Accordéoniste atypique, au parcours singulier, Karine Germaix s’évertue à faire sonner son instrument, allié à ses mots, de manière non conventionnelle. Danse contemporaine, cirque, théâtre, nombreux sont ses terrains d’expression et elle se produit aussi scéniquement en France, en Belgique et à l’international. Elle a aussi joué avec Orange Blossom, entre autres, et connaît désormais son instrument sur le bout des touches. Ca lui permet une certaine audace, Ondes étourdies (2013 autoproduction) est déjà venu sanctionner la démarche et celle-ci est à nouveau appliquée sur Incandescence, EP probant où l’intéressée, aidée de Flavio Maciel de Souza à la basse et Didier Fontaine à la batterie, dévie des sentiers balisés. Avec une certaine « virevoltance » (Le pressoir), dans laquelle on la suit volontiers. Dans laquelle on aimerait même la voir s’immerger plus encore car c’est dans ce créneau, distinctif, qu’elle convainc le plus. Elle a déjà le mérite de ne pas se plier aux canons en vigueur, on l’en louera et Je brûle, doué d’une poésie imagée, impose d’emblée les ritournelles du trio. Saccadées, décorées de sons inhabituels, elles font reluire un registre doté de suffisamment d’identité pour être pris en compte.
Lyrique mais pas ennuyeux, déviant, le répertoire de la Dame s’oppose à la conformité. Il renvoie un certain caractère, demeure, parfois, un peu trop sage bien qu’hors-cadre (L’apnée). On sent, nettement, une propension à « faire le mur » musicalement, qui au final survient de manière, à mon sens, trop sporadique.
Des mots crazy, harmonieux, souffle un air de vieille France. Ca donne du cachet, c’est aussi trop posé.
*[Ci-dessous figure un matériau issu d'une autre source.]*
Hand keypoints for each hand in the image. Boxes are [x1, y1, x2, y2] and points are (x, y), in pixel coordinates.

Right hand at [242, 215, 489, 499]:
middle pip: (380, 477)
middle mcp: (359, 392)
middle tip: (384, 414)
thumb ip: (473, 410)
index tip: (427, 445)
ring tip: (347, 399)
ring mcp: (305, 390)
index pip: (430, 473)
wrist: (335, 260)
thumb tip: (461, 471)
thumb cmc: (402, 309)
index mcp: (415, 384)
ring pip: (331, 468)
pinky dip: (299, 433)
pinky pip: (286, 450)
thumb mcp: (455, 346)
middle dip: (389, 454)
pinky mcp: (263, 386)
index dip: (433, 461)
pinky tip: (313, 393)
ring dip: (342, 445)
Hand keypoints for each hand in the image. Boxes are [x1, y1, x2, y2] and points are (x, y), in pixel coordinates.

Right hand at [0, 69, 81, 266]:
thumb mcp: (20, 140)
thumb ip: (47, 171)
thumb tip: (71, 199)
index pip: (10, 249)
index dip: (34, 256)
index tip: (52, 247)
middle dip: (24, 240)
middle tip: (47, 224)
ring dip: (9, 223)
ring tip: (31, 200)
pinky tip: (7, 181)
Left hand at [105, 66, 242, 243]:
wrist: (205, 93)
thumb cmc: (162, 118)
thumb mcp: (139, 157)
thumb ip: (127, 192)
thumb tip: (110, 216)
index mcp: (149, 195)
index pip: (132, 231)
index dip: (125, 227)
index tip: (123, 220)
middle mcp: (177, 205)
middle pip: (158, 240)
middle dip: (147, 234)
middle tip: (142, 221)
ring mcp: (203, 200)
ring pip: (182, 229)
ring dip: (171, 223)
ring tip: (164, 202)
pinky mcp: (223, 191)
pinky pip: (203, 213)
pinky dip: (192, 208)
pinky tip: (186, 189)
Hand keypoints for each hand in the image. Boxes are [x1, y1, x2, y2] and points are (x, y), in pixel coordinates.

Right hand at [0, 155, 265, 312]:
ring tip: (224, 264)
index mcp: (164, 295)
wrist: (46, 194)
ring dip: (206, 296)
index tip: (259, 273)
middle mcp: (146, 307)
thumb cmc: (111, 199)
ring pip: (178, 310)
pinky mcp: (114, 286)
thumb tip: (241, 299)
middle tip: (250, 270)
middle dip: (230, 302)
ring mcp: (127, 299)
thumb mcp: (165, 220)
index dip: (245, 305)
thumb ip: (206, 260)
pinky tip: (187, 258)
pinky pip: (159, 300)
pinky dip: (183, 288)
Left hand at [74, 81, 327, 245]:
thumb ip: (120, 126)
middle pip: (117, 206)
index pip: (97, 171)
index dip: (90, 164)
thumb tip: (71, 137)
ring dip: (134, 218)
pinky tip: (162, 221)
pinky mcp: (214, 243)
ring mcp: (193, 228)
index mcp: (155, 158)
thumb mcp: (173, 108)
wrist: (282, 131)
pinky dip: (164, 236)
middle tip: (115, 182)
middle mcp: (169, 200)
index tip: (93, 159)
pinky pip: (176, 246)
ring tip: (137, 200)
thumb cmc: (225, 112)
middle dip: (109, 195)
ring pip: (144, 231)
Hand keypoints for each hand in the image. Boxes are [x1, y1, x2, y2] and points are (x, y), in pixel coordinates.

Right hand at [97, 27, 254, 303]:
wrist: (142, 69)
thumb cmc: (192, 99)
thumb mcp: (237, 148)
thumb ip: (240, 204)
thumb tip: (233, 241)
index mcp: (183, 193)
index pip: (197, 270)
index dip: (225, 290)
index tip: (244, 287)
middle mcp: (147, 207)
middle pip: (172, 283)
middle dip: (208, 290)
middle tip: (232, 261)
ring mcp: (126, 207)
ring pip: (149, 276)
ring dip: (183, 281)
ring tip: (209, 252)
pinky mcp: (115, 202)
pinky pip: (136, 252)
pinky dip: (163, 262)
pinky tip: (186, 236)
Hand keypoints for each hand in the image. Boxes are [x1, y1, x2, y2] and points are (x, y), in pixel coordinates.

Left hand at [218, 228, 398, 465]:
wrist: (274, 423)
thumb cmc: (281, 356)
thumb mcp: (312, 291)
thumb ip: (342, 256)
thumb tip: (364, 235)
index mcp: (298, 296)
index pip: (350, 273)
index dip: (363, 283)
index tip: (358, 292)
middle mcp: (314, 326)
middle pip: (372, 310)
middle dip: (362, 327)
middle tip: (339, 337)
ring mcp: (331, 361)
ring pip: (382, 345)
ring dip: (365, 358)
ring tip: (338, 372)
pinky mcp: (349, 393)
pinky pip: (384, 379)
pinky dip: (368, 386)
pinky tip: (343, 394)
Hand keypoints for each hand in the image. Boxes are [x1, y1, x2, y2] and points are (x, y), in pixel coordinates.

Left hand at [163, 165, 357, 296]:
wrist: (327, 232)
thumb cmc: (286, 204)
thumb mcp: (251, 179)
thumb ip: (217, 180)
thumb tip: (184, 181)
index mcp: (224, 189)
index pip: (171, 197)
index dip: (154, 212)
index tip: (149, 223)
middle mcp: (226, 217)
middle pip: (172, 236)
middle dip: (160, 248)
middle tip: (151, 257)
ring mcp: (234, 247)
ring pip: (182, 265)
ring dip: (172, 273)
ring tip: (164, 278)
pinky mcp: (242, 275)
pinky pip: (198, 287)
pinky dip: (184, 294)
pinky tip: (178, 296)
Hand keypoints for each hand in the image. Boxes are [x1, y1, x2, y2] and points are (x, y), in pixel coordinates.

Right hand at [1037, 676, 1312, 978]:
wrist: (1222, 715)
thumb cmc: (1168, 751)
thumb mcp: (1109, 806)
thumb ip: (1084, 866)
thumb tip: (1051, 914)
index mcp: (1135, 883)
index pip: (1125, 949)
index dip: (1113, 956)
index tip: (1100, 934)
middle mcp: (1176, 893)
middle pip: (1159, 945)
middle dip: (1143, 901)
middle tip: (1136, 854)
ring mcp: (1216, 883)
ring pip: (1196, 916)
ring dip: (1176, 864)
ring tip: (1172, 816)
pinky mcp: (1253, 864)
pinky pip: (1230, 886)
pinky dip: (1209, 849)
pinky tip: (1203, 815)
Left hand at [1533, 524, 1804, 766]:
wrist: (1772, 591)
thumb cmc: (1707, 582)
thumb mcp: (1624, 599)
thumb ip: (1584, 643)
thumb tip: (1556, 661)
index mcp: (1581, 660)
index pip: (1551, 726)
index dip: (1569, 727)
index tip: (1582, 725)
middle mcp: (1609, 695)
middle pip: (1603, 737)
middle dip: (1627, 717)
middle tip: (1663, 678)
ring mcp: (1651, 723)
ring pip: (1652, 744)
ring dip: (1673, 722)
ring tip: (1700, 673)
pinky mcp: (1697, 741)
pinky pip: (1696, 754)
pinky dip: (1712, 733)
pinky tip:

Dévie, Karine; deviens folle, on te suivra dans tes abîmes. Tout est dense, nous dit-elle en guise de conclusion. Tout est gris aussi, d’un gris dont la coloration confère d’entrée de l’envergure à la terminaison. On attend cependant que le rendu s’envole complètement, comme pouvait le faire l’opus précédent. L’univers est certes attractif, il se démarque mais on sent encore une forme de prudence. J’attends d’être, au delà du fait d’être surpris, bringuebalé, malmené, cloué dans mes sensations par une foule de sons qui bruissent et luttent d’intensité. En lieu et place, j’ai pour mon plaisir un EP qui aiguise l’envie, qui du coup frustre quelque peu lorsque sonnent ses derniers accords.
Notons un très beau digipack aussi, accompagné de cartes sérigraphiées, recto/verso et en édition limitée, signées et numérotées par l’artiste Mickomix. Ca contribue, bien entendu, à singulariser Karine Germaix, dans l’attente d’incartades plus vertigineuses dont on la sait capable quand L’incandescence, dans ses moments d’insoumission affirmée, ose franchement désobéir et percuter les sapins au bout d’un hors-piste digne d’intérêt.